It was supposed to be the turning point in our response to violent Islamism. This week marks six years since more than a million people marched through the streets of Paris waving “Je Suis Charlie” placards in a show of defiance, echoed across the world, against the slaughter of satirists by a pair of jihadist brothers.
Today, with most Western countries reverting to type and responding to jihadist terror with obscurantism and denial, it looks like far fewer people were Charlie than was actually claimed. Not so in France, though, which is more or less united behind President Macron’s decision to confront the country’s domestic Islamist movement. In one poll at the end of last year, a staggering 79% of French citizens agreed that “Islamism has declared war on the Republic”.
To his critics, Macron’s hard line was a cynical manoeuvre designed to reduce the electoral threat to his right posed by Marine Le Pen and National Rally. But such a claim ignores the threat that Islamism does pose to France. It is also to misread who is directing the country’s conversation on extremism. For the truth is that the impetus behind France’s skirmish with Islamism doesn’t come from the Right, but from the Left.

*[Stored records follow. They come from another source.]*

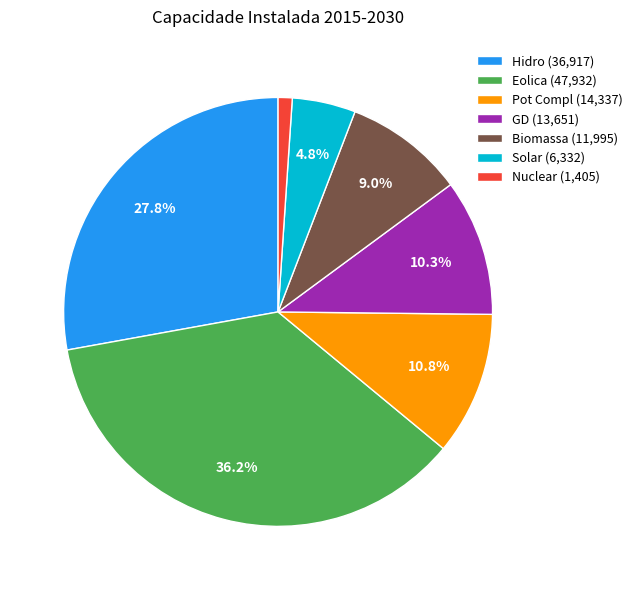

How many slices are in this pie chart?

7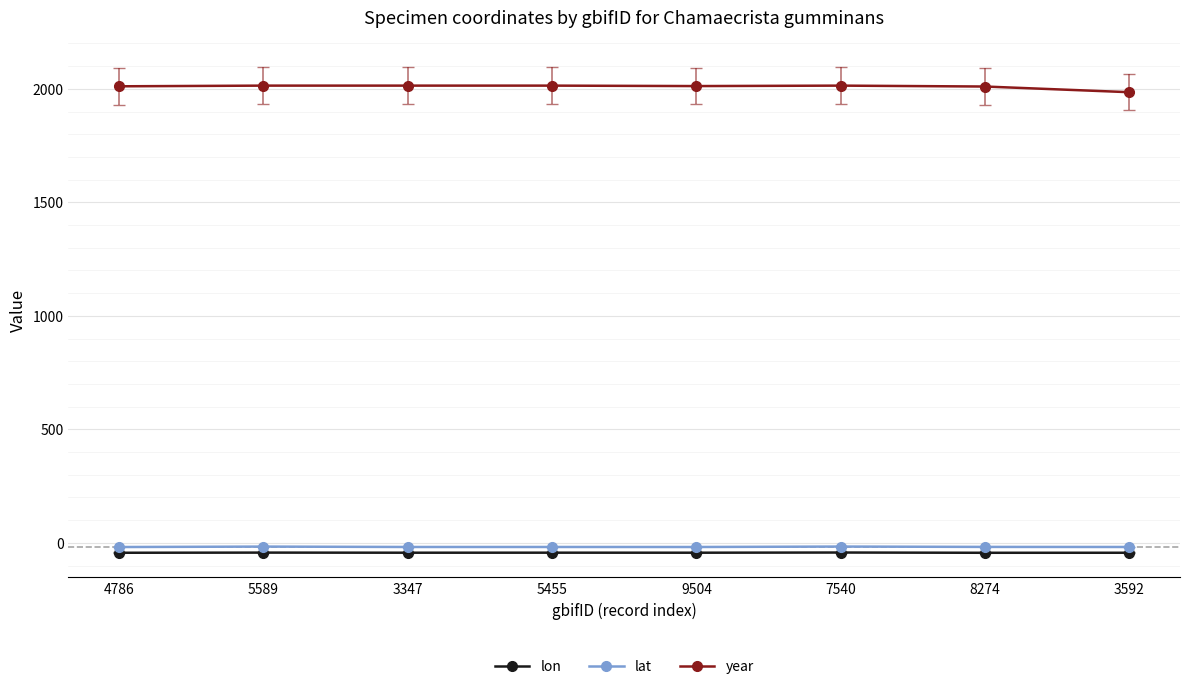

What are all the series names shown in the legend?

lon, lat, year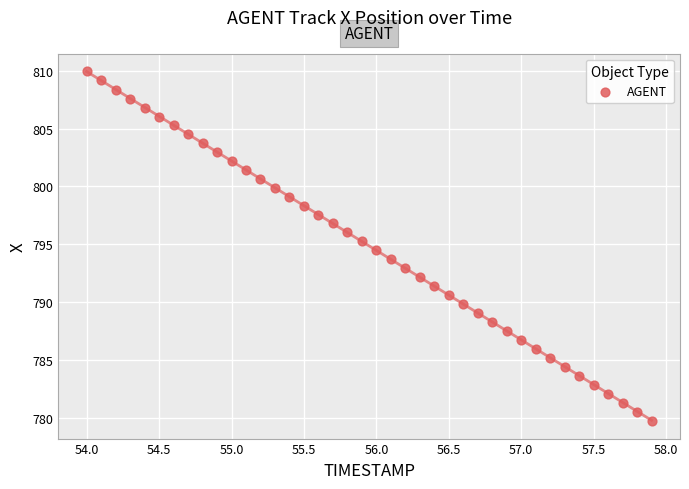

What is the range of Y values (max minus min)?

30.3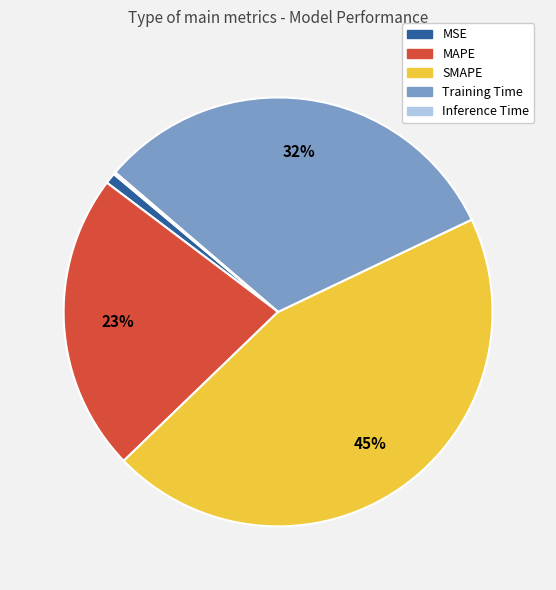

Combined, do MSE and Training Time account for over 50%?

No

This shift did not happen overnight. Way back in 2002, the left-wing feminist collective Ni Putes Ni Soumises (Neither Whores Nor Submissives) was founded following a series of high-profile organised gang rapes known as tournantes – or “pass-arounds”. They soon became vocal advocates against escalating misogyny and violence against women. But they were particularly concerned with the French authorities’ empowerment of Islamist and Salafist groups to tackle the social ills of drugs and crime, which to the feminists culminated in an Islamist culture of sexual repression, misogyny and extremism.
This was famously attempted in the commune of Trappes, some 30km from Paris, where the Salafist community was enlisted to steer young members away from criminality and delinquency. One resident gushingly described how “mothers saw their children return to religious practice. It was a relief.” By 2013, however, it became starkly clear that this experiment in activist Salafism had all but failed. Trappes was seized by religious rioting and the commune set an ignominious national record in sending 80 jihadist recruits to Syria. At the time, Ni Putes was denounced for being “Islamophobic”. But, if anything, the riots acted as a vindication of their warning.

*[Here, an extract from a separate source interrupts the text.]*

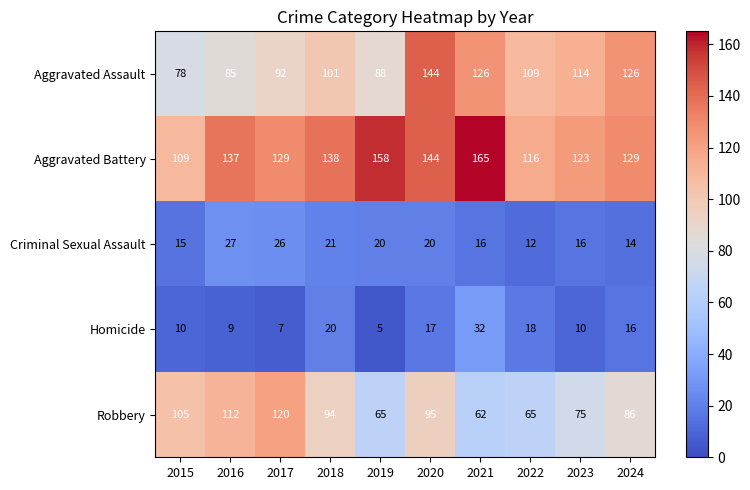

What is the difference between the highest and lowest values at 2020?

127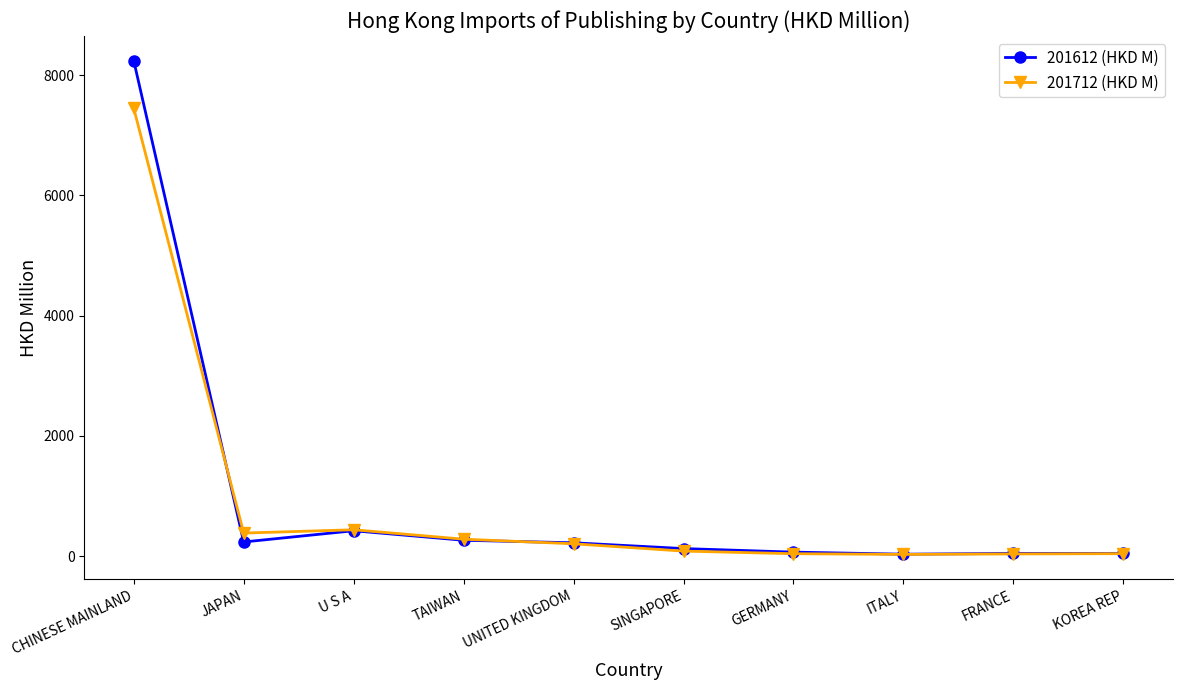

Is this an area chart (filled region under the line)?

No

Yet Ni Putes was hardly an isolated example, a fringe outlier on the peripheries of French debate. In the same year as its launch, a collection of essays titled Les Territoires Perdus de la Republique, or The Lost Territories of the Republic, was published, which warned of rising antisemitism and radicalisation among second and third generation Muslims. In the book, a number of schoolteachers – those tasked not just with imparting knowledge, but the values of the Republic – pointed out that classrooms were disintegrating along ethnic and religious lines, that the ideals of secularism and universalism were facing an unprecedented challenge.
That isn’t to say that the teachers’ sense of urgency — or that of Ni Putes — was widely shared on the Left, or even the centre. In fact, as late as 2014, national discussion surrounding Islamism was still, to an extent, plagued by cringe-inducing naivety. In April of that year, journalist David Thomson appeared on a typically French news programme to assess the steady exodus of jihadist recruits to ISIS’s nightmarish project in Iraq and Syria. Thomson, who by this point had interviewed dozens of French jihadis, calmly explained that that French jihadis see France as a legitimate target, as an “enemy of Allah”.